Мистер Ральф Никльби слушал все это с полуулыбкой и, когда вдова замолчала, продолжал разговор с того места, на котором его прервал взрыв ее чувств.
— Намерены вы работать, сэр? — нахмурившись, спросил он племянника.
— Конечно, намерен, — высокомерно ответил Николас.
— В таком случае, взгляните, сэр, — продолжал дядя, — вот что привлекло мое внимание сегодня утром, и за это будьте благодарны своей звезде.
После такого вступления мистер Ральф Никльби достал из кармана газету, развернул ее и, быстро просмотрев объявления, прочел следующее:
— «Образование. В Академии мистера Уэкфорда Сквирса, Дотбойс-Холл, в очаровательной деревне Дотбойс, близ Грета-Бридж в Йоркшире, мальчиков принимают на пансион, обеспечивают одеждой, книгами, карманными деньгами, снабжают всем необходимым, обучают всем языкам, живым и мертвым, математике, орфографии, геометрии, астрономии, тригонометрии, обращению с глобусом, алгебре, фехтованью (по желанию), письму, арифметике, фортификации и всем другим отраслям классической литературы.

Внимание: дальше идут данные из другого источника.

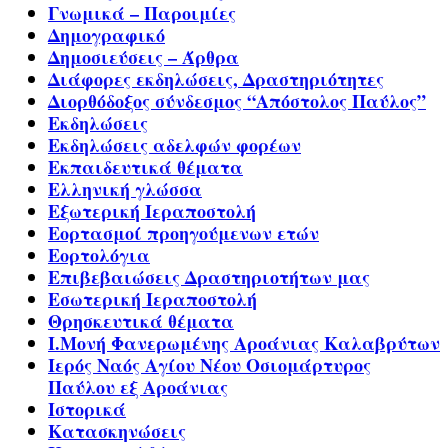
Γνωμικά – Παροιμίες
Δημογραφικό
Δημοσιεύσεις – Άρθρα
Διάφορες εκδηλώσεις, Δραστηριότητες
Διορθόδοξος σύνδεσμος “Απόστολος Παύλος”
Εκδηλώσεις
Εκδηλώσεις αδελφών φορέων
Εκπαιδευτικά θέματα
Ελληνική γλώσσα
Εξωτερική Ιεραποστολή
Εορτασμοί προηγούμενων ετών
Εορτολόγια
Επιβεβαιώσεις Δραστηριοτήτων μας
Εσωτερική Ιεραποστολή
Θρησκευτικά θέματα
Ι.Μονή Φανερωμένης Αροάνιας Καλαβρύτων
Ιερός Ναός Αγίου Νέου Οσιομάρτυρος
Παύλου εξ Αροάνιας
Ιστορικά
Κατασκηνώσεις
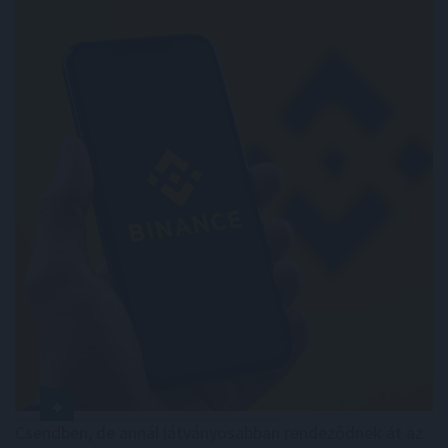
Csendben, de annál látványosabban rendeződnek át az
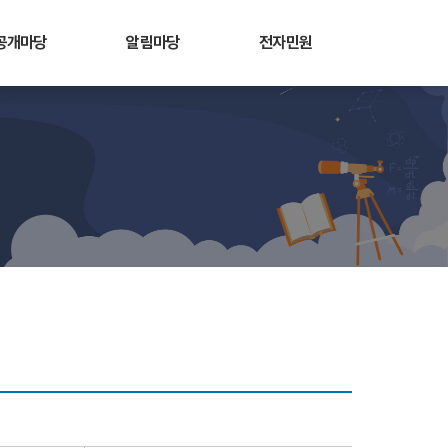
공개마당
알림마당
전자민원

Условия — двадцать гиней в год. Никакого дополнительного вознаграждения, никаких вакаций и питание, не имеющее себе равного. Мистер Сквирс находится в Лондоне и принимает ежедневно от часу до четырех в „Голове Сарацина“, Сноу-Хилл[20]. Требуется способный помощник-преподаватель. Жалованье пять фунтов в год. Предпочтение будет отдано магистру искусств».
— Вот! — сказал Ральф, снова складывая газету. — Пусть он поступит на это место, и его карьера обеспечена.
— Но он не магистр искусств, — сказала миссис Ннкльби.
— Я думаю, это можно уладить, — ответил Ральф.
— Но жалованье такое маленькое, и, это так далеко отсюда, дядя,пролепетала Кэт.
— Тише, Кэт, дорогая моя, — вмешалась миссис Никльби. — Твой дядя лучше знает, что делать.
— Я повторяю, — резко сказал Ральф, — пусть он поступит на это место, и его карьера обеспечена! Если ему это не по вкусу, пусть он сам себе ее делает. Не имея ни друзей, ни денег, ни рекомендаций, ни малейшего понятия о каких бы то ни было делах, пусть он получит порядочное место в Лондоне, чтобы заработать себе хотя бы на башмаки, и я ему дам тысячу фунтов. Во всяком случае, — спохватился мистер Ральф Никльби, — я бы ее дал, если бы она у меня была.
— Бедняжка! — сказала юная леди. — Ах, дядя, неужели мы должны так скоро разлучиться?
— Милочка, не докучай дяде вопросами, когда он думает только о нашем благе, — сказала миссис Никльби. — Николас, дорогой мой, мне бы хотелось, чтобы ты что-нибудь сказал.